Monday, May 14, 2007


Meyer, Carolyn. 2007. Duchessina: A Novel of Catherine de' Medici.

Duchessina is told in first person narrative. This gives the reader an insider-look at being royal...both its ups and downs. As a child, Caterina Maria Romula di Lorenzo de' Medici, aka Duchessina, was orphaned. Being royal, she was raised in great style by relatives--sometimes distant relatives--who loved money more than people. She was often lonely as a child. And often unhappy. She found some friends. But she also learned with each passing year, that her family had many enemies. That being royal could be dangerous. Could be life-threatening. Having a pope for a relation was equally dangerous. She learned that most of the people around her were obsessed with power and crazed for money. Her life was in danger more than once, as rebellions started across Italy. She was 'imprisoned' for her own well being in several monasteries through the years. Depending on which monastery she was living, she found the nuns and other children treated her either kindly or with scorn. Many hated her because of her wealth. Many hated her because of her name. Many hated her for who she represented. She was always viewed as a pawn in a powerful game. Unable to make her own decisions or guide her own fate, she simply reacted to her latest set of circumstances. Sometimes she was dressed in style and living the luxurious life, but other times she was living as a pauper. She faced hunger. She faced poverty. She faced danger. Through the years, she most wondered who she would marry one day. Would he be royal? Would he be noble? Would he be rich? Would he be Italian? French? Would he love her? Or would he treat her as a possession like all of her guardians? Would she ever be loved or appreciated for who she really was? Or would she always be seen as someone representing generations of money and power...and corruption?
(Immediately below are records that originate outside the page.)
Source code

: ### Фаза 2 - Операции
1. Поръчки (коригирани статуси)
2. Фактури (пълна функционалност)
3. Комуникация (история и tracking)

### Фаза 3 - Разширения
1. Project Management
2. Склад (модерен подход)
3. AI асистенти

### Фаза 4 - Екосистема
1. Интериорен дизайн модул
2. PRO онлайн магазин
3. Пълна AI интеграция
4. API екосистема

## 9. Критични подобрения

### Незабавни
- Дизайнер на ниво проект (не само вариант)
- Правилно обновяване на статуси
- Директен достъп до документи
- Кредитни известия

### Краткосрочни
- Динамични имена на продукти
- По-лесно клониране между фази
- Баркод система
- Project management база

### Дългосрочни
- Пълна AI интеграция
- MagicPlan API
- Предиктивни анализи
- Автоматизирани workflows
It is hard to describe Duchessina. The book, not the person. It covers a wide span of time. Telling the story of her birth, her childhood, her marriage, the birth of her children, and the death of her husband. It is not always easy for YA books to do this successfully. I'll be completely honest here. Duchessina fascinated me. I was drawn into the story. I wanted to know what happened. I cared about what happened. However, I am an adult reader. An adult reader with an obsession for all things Carolyn Meyer. An adult reader with a passion for history. An adult reader with a love of biographies. So while I loved Duchessina, and can happily recommend it to like minded individuals--and I know many--who can't get enough of history, I'm not sure if the typical teenager will be as enthralled with the tale of Duchessina. I certainly read historical fiction as a teen. But it's hard to analyze what teens are reading...and what they might like. It's not really my place to predict though, fortunately.

The book will be released in June 2007.